BDC built that climate engine deliberately. After Ottawa earmarked $600 million for climate tech in the 2017 federal budget, BDC stood up its Cleantech Practice in 2018, then added a $400 million Climate Tech Fund II in 2022, pushing its total cleantech commitment past $1 billion and turning it into one of the most active climate investors in the country. The Climate Tech Fund backs late-stage seed to growth companies across energy, mobility, the built environment, industry and carbon management, the buckets a water-tech founder has to fit into.
BDC Capital's water portfolio shows a consistent Canadian, hard-tech instinct: fund the treatment and the measurement, not the utility. Across the four water companies (don't) Waste Water tracks, that has meant photocatalyst coatings that break down contaminants (Xatoms), handheld electrochemical detectors that read water quality in the field (FREDsense), a Wi-Fi shower that recirculates and filters its own drain water (RainStick), and direct-lithium-extraction that pulls battery metal out of brine (Summit Nanotech). It is water as chemistry, sensors and recovery, caught early and kept Canadian.
BDC Capital changed hands at the top of that climate book in 2025: managing partner Susan Rohac retired in May after eight years building it, and Shirley Speakman, a longtime Cycle Capital and BDC cleantech investor, now runs the Climate Tech Fund. The question worth watching is whether water keeps earning its corner of a climate book whose centre of gravity is plainly energy and emissions, or stays a handful of Canadian seed and growth cheques on the side.
Water Commitment Score
Compiled from official filings, third-party records, and direct intelligence from investors and founders, in Leviathan · recomputed monthly · as of Jun 2026.
How they invest
Portfolio · 4 water companies
Invests alongside
Highlighted = profiled on (don't) Waste Water.
Frequently asked
- What does BDC Capital invest in?
- BDC Capital invests across Canadian startups, growth companies and venture funds as the arm of the country's development bank. Its water and cleantech deals run through its climate and cleantech funds, led by the Climate Tech Fund, which backs energy, water, carbon and industrial technologies from seed to growth. Water names it has backed include Xatoms, FREDsense, RainStick and Summit Nanotech.
- Is BDC Capital a water fund?
- No. BDC Capital is a generalist, government-owned investor, and water is a small part of its climate and cleantech mandate, not a standalone thesis. Across the companies (don't) Waste Water tracks, BDC Capital has backed four Canadian water companies across five deals, mostly at the seed and early-growth stage.
- Who runs BDC Capital's Climate Tech Fund?
- BDC Capital's Climate Tech Fund is led by managing partner Shirley Speakman, who took over in 2025 after Susan Rohac retired following eight years building the fund.

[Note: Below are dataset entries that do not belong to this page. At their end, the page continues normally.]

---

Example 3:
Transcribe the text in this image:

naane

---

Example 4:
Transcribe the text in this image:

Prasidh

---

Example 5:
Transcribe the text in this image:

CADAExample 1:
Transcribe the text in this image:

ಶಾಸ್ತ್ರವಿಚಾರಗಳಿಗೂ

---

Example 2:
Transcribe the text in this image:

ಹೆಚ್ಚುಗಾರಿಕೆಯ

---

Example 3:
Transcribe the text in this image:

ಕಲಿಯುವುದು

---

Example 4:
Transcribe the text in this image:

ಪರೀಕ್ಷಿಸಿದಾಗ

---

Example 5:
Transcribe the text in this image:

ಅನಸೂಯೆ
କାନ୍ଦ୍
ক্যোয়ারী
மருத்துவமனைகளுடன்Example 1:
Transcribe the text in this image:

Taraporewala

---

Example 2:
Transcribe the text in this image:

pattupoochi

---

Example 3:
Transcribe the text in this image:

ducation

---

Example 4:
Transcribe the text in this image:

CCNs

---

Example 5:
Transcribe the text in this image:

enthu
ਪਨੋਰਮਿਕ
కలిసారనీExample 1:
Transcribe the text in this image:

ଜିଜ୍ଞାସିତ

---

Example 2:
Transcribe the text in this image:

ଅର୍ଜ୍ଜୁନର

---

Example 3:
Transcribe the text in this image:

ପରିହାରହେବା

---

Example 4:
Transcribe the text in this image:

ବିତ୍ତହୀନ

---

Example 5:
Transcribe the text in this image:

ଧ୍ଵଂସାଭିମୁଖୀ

Speakman, previously a senior partner at cleantech investor Cycle Capital, oversees BDC's climate and sustainability venture investing in Canadian companies.

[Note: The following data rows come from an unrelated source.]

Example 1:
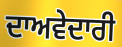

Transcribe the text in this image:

ਦਾਅਵੇਦਾਰੀ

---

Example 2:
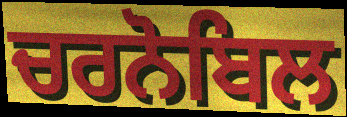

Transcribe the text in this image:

ਚਰਨੋਬਿਲ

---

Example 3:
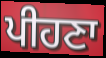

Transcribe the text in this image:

ਪੀਹਣਾ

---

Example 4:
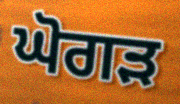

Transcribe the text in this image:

ਘੋਗੜ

- Where is BDC Capital based?
- BDC Capital is headquartered in Montreal, Canada, and operates as the investment arm of the Business Development Bank of Canada, a federal Crown corporation (a government-owned bank). It invests across Canada and backs companies from seed and venture stages through to growth and private equity.
- Is BDC Capital the same as the US BDC Capital?
- No. This BDC Capital is the Canadian investment arm of the Business Development Bank of Canada, a federal government bank in Montreal. It is not the same as BDC Capital Corporation, a separate US mezzanine-finance firm, nor the US 'business development company' (BDC) fund structure that shares the acronym.